Desde que os jesuítas chegaram aqui, em 1549, pelas mãos do governador geral Tomé de Souza, e fundaram o colégio da Companhia de Jesus, o ensino público brasileiro sempre teve uma grande influência (quando não esteve literalmente nas mãos) da Igreja Católica, e ainda depois da sua expulsão pouco mais de dois séculos depois. Mesmo com a separação entre Estado e Igreja, formalizada pela Constituição de 1891 que defendia o ensino público laico, a escola pública seguia cumprindo seu "papel" de catequese.
O ambiente escolar deveria ser um espaço de inclusão e diversidade, mas a inclusão de negros e negras, suas históricas, culturas e religiosidades, no espaço do ensino público ainda deixa muito a desejar. Historicamente, o que temos é a limitação do estudo da história dos povos pretos ao tráfico negreiro e a escravidão. Isso precisa ser mudado.
Na década de 1990, a Lei Federal 9396/96 (LDB) determinou que os os estudos da cultura e da religiosidade africana e indígena fossem inseridos no currículo escolar, através da nova orientação para o ensino religioso. Em 2003, a Lei federal 10.639 incluiu os conteúdos presentes no ensino religioso também como objetos de outras áreas do conhecimento. Já em 2008, o estudo da história e da cultura indígena e afro-brasileira se tornou obrigatório nos estabelecimentos de ensino fundamental e médio, mas os impactos reais desses avanços legislacionais ainda são tímidos.
É urgente transformar em prática real o ensino da história e da cultura africana em nosso país e, nesse ponto, friso que as religiões de Matrizes Africana são um alicerce fundamental para compreensão sobre a identidade dos povos africanos escravizados e de seus descendentes. O papel de catequese para uma religião hegemônica nos aparelhos do estado não condiz com a função social que a escola pública tem a cumprir em nossa sociedade.

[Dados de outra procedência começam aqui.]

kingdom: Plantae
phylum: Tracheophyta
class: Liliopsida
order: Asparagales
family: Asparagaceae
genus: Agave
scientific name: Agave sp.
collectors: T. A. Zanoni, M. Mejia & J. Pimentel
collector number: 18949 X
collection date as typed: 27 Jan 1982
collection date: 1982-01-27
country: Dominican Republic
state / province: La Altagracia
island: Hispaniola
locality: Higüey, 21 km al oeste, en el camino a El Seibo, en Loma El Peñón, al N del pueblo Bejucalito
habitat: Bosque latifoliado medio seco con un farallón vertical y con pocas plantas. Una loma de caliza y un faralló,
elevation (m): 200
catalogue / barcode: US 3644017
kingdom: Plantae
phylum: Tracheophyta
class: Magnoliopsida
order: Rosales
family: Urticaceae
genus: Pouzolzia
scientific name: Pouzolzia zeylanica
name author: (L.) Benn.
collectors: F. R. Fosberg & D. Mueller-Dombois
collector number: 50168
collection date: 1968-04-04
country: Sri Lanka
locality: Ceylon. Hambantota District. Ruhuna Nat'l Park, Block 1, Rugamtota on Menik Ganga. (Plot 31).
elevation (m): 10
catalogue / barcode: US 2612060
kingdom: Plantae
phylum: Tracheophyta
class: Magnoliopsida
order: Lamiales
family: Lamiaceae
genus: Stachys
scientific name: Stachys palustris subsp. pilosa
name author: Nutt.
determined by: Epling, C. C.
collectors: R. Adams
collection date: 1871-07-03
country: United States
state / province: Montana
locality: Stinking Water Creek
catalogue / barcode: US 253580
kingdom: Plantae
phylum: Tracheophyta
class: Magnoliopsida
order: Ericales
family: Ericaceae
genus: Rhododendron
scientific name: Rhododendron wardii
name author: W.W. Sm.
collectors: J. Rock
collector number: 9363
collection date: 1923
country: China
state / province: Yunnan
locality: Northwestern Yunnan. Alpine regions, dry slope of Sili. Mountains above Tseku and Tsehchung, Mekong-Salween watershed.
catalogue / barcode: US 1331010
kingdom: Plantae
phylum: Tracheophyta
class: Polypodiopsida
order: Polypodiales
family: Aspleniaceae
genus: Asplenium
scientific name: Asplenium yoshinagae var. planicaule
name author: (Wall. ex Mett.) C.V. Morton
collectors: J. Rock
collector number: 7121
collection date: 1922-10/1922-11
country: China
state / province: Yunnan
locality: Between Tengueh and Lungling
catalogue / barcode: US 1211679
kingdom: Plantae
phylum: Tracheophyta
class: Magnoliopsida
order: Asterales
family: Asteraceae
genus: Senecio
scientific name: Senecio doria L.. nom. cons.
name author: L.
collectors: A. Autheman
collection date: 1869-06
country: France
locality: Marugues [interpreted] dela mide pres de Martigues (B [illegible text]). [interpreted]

Pesquisa da professora doutora Stela Guedes, autora do livro “Educação nos terreiros – e como a escola se relaciona com crianças de candomblé”, revelou que para os estudantes de religiões afro que frequentam as instituições de ensino brasileiras, a escola é o espaço onde mais se sentem discriminados por sua fé.
Ou seja, ao invés de ser um ambiente acolhedor, de diversidade, respeito e inclusão, a escola acaba se tornando mais um espaço de promoção do racismo religioso para esses jovens.
A escola pública não pode continuar sendo um ambiente branco, cristão e racista; é preciso transformá-la! Recentemente, viralizaram nas redes sociais as inscrições preconceituosas de uma mãe num livro escrito pelo rapper e escritor Emicida. Até quando vamos tratar cenas absurdas como essas como normais? Até quando será tolerado que a escola seja um espaço para transmissão e propagação de uma cultura do preconceito religioso?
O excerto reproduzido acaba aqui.